Post-Collision Trajectory Restoration for a Single-track Ackermann Vehicle using Heuristic Steering and Tractive Force Functions

TL;DR

This paper introduces a heuristic control method for restoring the trajectory of a single-track vehicle after a collision, explicitly considering variable speed and nonlinear dynamics for improved safety recovery.

Contribution

It presents a novel control law that jointly manages steering and tractive force, accounting for time-varying velocity and nonlinear coupling in post-collision scenarios.

Findings

Demonstrates effective trajectory restoration in simulation

Handles variable speed and nonlinear dynamics

Consistent recovery across different initial conditions

Abstract

Post-collision trajectory restoration is a safety-critical capability for autonomous vehicles, as impact-induced lateral motion and yaw transients can rapidly drive the vehicle away from the intended path. This paper proposes a structured heuristic recovery control law that jointly commands steering and tractive force for a generalized single-track Ackermann vehicle model. The formulation explicitly accounts for time-varying longitudinal velocity in the lateral-yaw dynamics and retains nonlinear steering-coupled interaction terms that are commonly simplified in the literature.
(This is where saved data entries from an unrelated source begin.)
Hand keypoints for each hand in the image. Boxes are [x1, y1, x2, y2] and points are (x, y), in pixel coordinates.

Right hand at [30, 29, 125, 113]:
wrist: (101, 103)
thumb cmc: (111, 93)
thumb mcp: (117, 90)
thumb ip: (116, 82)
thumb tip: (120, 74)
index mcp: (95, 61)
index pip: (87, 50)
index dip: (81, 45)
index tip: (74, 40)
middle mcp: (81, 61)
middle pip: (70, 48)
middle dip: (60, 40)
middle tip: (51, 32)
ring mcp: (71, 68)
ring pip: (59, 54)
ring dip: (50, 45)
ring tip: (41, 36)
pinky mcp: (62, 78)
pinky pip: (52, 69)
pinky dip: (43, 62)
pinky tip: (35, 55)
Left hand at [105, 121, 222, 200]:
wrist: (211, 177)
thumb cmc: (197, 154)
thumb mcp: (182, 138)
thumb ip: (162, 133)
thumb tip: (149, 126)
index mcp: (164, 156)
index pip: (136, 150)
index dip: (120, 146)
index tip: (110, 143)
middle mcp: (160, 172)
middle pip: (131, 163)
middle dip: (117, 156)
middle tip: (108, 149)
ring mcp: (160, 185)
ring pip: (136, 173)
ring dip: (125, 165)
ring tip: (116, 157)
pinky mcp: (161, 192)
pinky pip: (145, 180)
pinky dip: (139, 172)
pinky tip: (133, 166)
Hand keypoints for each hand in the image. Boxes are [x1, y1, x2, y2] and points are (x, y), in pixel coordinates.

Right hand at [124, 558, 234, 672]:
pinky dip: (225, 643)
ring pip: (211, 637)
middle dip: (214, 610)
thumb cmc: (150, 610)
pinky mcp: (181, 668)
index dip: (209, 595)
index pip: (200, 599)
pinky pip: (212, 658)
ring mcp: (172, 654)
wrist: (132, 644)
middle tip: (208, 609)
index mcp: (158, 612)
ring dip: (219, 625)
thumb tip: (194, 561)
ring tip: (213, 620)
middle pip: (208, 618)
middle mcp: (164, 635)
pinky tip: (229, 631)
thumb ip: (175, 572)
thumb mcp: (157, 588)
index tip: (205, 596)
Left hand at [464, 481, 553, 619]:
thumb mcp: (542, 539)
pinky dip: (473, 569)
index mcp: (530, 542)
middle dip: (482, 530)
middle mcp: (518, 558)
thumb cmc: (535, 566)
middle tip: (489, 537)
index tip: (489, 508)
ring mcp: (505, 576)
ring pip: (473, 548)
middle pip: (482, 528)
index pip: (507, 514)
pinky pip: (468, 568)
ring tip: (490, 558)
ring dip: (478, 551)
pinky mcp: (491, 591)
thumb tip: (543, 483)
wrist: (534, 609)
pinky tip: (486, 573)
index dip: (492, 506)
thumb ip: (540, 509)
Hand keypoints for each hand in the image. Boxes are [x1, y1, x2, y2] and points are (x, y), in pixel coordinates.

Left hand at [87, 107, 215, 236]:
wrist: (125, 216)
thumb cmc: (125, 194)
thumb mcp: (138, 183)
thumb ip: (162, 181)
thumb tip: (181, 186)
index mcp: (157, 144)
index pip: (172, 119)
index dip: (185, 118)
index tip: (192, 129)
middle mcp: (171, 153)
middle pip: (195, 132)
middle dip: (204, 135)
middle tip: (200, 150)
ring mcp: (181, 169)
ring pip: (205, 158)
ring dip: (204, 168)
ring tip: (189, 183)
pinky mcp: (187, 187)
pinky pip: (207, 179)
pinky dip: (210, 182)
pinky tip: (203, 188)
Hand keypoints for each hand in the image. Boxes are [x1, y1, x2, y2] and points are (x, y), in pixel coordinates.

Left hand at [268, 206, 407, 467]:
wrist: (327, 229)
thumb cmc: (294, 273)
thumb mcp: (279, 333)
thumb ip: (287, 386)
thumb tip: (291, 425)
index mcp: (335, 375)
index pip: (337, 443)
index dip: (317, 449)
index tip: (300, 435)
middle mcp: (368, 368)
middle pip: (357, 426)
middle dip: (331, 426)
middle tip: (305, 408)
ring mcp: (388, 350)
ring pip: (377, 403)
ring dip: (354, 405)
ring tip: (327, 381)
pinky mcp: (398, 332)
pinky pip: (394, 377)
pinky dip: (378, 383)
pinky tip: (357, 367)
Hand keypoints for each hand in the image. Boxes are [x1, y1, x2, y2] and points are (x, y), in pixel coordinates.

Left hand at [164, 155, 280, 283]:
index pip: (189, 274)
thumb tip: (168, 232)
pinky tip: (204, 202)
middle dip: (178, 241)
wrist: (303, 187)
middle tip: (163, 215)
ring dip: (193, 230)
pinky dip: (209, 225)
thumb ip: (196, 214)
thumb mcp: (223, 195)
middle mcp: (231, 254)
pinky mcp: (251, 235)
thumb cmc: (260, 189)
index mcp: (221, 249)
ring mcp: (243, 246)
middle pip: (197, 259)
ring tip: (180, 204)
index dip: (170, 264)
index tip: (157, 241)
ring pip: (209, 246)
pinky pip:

Unlike approaches that assume constant longitudinal speed, the proposed design targets the transient post-impact regime where speed variations and nonlinear coupling significantly influence recovery. The method is evaluated in simulation on the proposed generalized single-track model and a standard 3DOF single-track reference model in MATLAB, demonstrating consistent post-collision restoration behaviour across representative initial post-impact conditions.